#### WHAT IS REQUIRED:
Decide whether each statement agrees with the forum quotes about an ATS, and answer yes or no, quoting the deciding words from the quotes: 1. One builder spent no more than $30 on the project. 2. The Pistolshrimp setup is lit by several CFL spotlights. 3. After installing the unit on a 29g tank, Trichome added a pump to the setup.

#### PAGE EXTRACT:
'''

Jlinzmaier on the RC site: "An ATS is the easiest and the cheapest DIY project I've ever done. Not to mention it has been more effective at nutrient management than carbon dosing, and has only affected the corals positively (no chance of stripping nutrients too fast or too low as you might run into with carbon source dosing.) The maintenance of it only takes 5-10 minutes once or twice a week. Total cost for the project was no more than $30 and it took about 45 min to build."

Pistolshrimp on the SARK site: "i have one of these in my sump, not eleborate though jus got one cfl spotlight on it, but they do a good job, hardly eva have to wipe my glass, it transfers 90% of the algea growth from my tank to the screen."

Trichome on the CR site: "I installed one on my 29g tank and it is working better than my AquaC Remora that is rated for up to 75g. Best part about it is its cheap as hell to install and i was able to remove a pump from my set up to save money on electricity."

'''

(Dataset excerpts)
'''

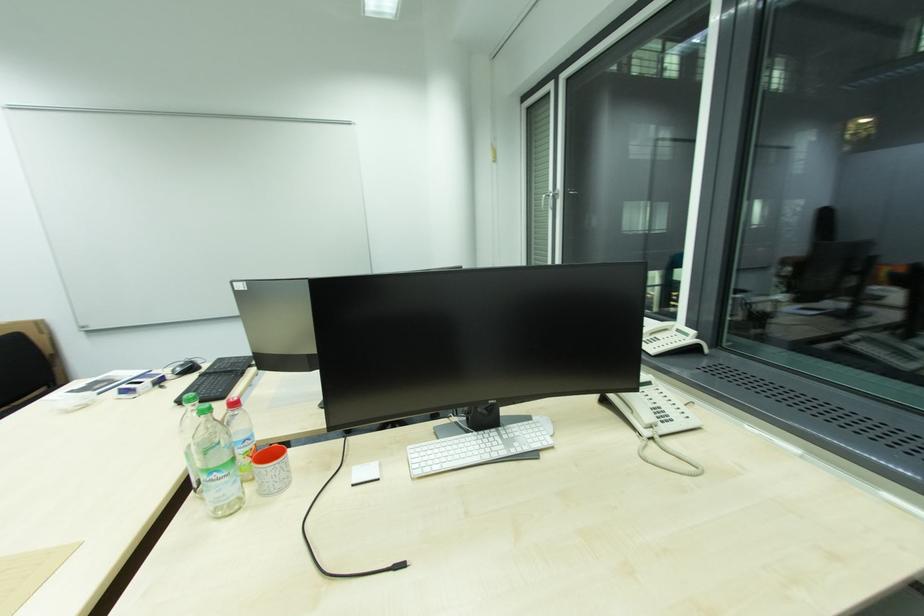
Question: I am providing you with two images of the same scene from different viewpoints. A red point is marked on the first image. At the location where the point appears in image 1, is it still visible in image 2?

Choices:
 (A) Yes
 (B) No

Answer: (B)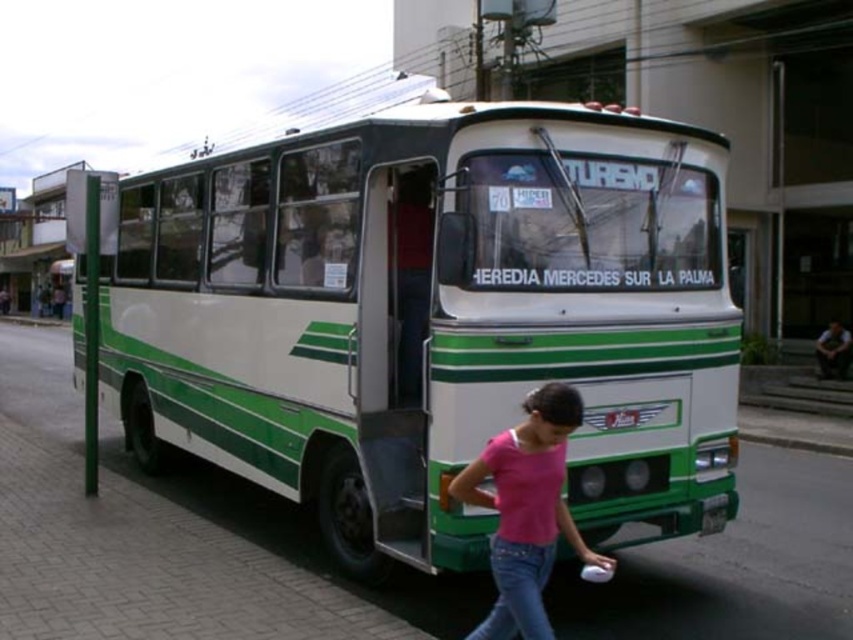
Question: Does white/green painted bus at center have a greater width compared to pink matte shirt at lower center?

Choices:
 (A) yes
 (B) no

Answer: (B)

Question: Which object is closer to the camera taking this photo?

Choices:
 (A) white/green painted bus at center
 (B) pink matte shirt at lower center

Answer: (B)

Question: Is the position of white/green painted bus at center less distant than that of pink matte shirt at lower center?

Choices:
 (A) no
 (B) yes

Answer: (A)

Question: Observing the image, what is the correct spatial positioning of white/green painted bus at center in reference to pink matte shirt at lower center?

Choices:
 (A) right
 (B) left

Answer: (B)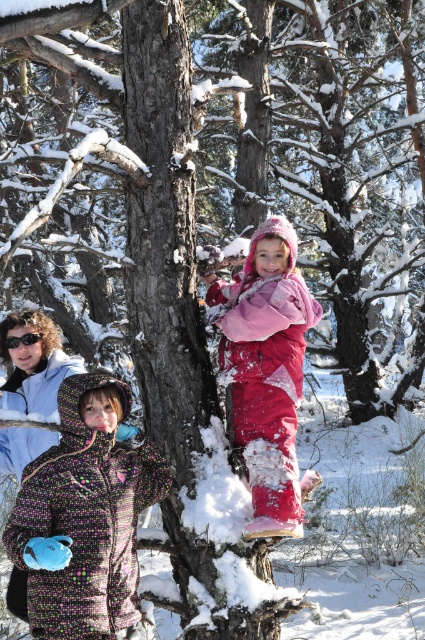
You are a photographer trying to capture a photo of the fluffy pink snowsuit at center and the black plastic goggles at upper left. Which object should you focus on first if you want to ensure both are in focus?

The fluffy pink snowsuit at center is taller than the black plastic goggles at upper left. To ensure both are in focus, you should focus on the fluffy pink snowsuit at center first since it is larger and closer to the camera.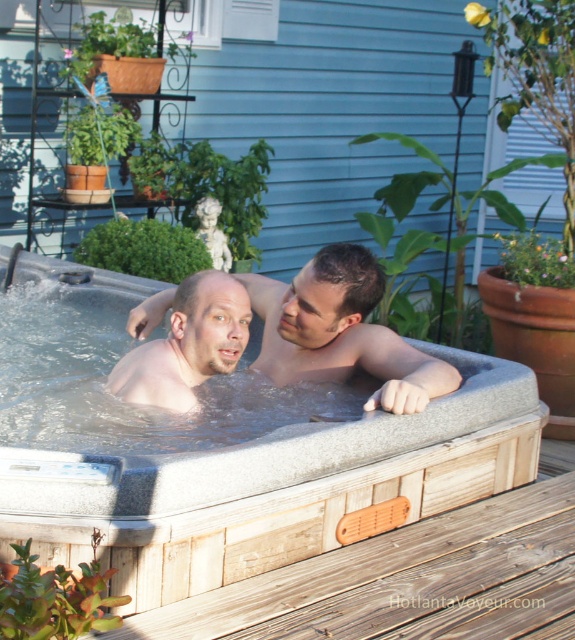
Question: Can you confirm if smooth skin man at center is positioned above matte skin at center?

Choices:
 (A) yes
 (B) no

Answer: (A)

Question: Which of the following is the farthest from the observer?

Choices:
 (A) matte skin at center
 (B) smooth skin man at center
 (C) gray plastic hot tub at center

Answer: (A)

Question: Can you confirm if wooden deck at lower right is positioned to the right of smooth skin man at center?

Choices:
 (A) no
 (B) yes

Answer: (B)

Question: Is gray plastic hot tub at center thinner than wooden deck at lower right?

Choices:
 (A) no
 (B) yes

Answer: (A)

Question: Which point is farther from the camera taking this photo?

Choices:
 (A) (508, 621)
 (B) (366, 500)
 (C) (225, 360)

Answer: (C)

Question: Which point is closer to the camera taking this photo?

Choices:
 (A) (460, 570)
 (B) (393, 356)
 (C) (78, 500)
 (D) (135, 358)

Answer: (C)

'''

#### FINISHED TASK:
1. Yes: "Total cost for the project was no more than $30"
2. No: "jus got one cfl spotlight on it"
3. No: "i was able to remove a pump from my set up"